= Slug (projectile) =

Ballistic projectile

A slug is a term used for a bulky solid ballistic projectile. It is "solid" in the sense of being composed of one piece; the shape can vary widely, including partially hollowed shapes. The term is occasionally applied to bullets (just the projectile, never the cartridge as a whole), but is most commonly applied to one-piece shotgun slugs, to differentiate them from shotshells containing numerous shots. Slugs are commonly fired from un-
choked smoothbore barrels, but some specially designed slug barrels have riflings that can impart gyroscopic spin required for in-flight stability.

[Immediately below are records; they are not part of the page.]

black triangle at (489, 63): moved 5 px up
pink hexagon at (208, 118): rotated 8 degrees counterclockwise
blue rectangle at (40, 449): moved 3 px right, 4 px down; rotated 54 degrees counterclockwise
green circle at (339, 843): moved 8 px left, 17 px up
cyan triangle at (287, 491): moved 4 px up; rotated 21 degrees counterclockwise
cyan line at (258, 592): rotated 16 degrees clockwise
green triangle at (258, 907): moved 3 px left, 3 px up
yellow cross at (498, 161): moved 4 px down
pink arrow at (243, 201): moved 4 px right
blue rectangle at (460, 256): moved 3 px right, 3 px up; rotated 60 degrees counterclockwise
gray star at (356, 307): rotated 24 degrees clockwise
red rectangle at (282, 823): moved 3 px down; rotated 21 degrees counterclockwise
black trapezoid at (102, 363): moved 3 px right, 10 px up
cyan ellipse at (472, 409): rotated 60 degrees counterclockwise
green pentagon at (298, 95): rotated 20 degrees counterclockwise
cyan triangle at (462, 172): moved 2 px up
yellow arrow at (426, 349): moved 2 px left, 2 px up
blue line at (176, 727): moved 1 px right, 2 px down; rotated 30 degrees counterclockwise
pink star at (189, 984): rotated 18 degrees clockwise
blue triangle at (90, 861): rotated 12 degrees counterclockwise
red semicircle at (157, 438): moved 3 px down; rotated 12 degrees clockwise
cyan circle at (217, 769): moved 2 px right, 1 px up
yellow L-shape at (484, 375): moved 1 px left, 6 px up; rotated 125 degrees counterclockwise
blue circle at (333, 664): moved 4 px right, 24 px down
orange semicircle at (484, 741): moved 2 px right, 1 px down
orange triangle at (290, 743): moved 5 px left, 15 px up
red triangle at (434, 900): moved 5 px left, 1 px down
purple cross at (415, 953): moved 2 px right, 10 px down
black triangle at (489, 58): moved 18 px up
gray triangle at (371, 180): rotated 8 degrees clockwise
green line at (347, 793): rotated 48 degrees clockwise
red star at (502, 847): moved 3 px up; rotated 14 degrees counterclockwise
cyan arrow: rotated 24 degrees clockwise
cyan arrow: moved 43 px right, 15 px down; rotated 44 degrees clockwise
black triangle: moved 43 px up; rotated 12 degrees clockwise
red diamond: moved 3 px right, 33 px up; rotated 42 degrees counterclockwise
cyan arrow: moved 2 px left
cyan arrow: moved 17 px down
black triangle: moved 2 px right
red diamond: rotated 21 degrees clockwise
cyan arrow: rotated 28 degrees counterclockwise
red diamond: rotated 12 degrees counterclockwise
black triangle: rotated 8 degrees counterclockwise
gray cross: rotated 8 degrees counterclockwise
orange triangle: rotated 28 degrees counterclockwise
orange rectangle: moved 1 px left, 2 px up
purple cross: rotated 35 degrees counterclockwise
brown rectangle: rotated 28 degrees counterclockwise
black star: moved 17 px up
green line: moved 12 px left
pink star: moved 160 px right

An airgun slug is a type of pellet more recently developed for pre-charged pneumatic airguns. Unlike the conventional diabolo-shaped pellet, which is aerodynamically poor and relies heavily on drag-stabilisation to maintain accuracy, the slug pellet is cylindro-conoidally shaped like a Minié ball and relies predominantly on spin-stabilisation from a rifled barrel. Because of the greater contact area with the barrel bore, these pellets require more power from the gun to overcome the frictional resistance, and therefore are mainly used in PCP airguns, which generally have much higher muzzle energy ratings than other types of airguns such as spring-piston, pump pneumatic or HPA/CO_{2} airguns.

A water-slug refers to operating a submarine's torpedo tube that has been filled with water rather than a torpedo, thus shooting a "slug of water." In simulated naval battles and exercises this is to represent the dispatch of an actual torpedo as, to sonar detectors, the sounds are very alike.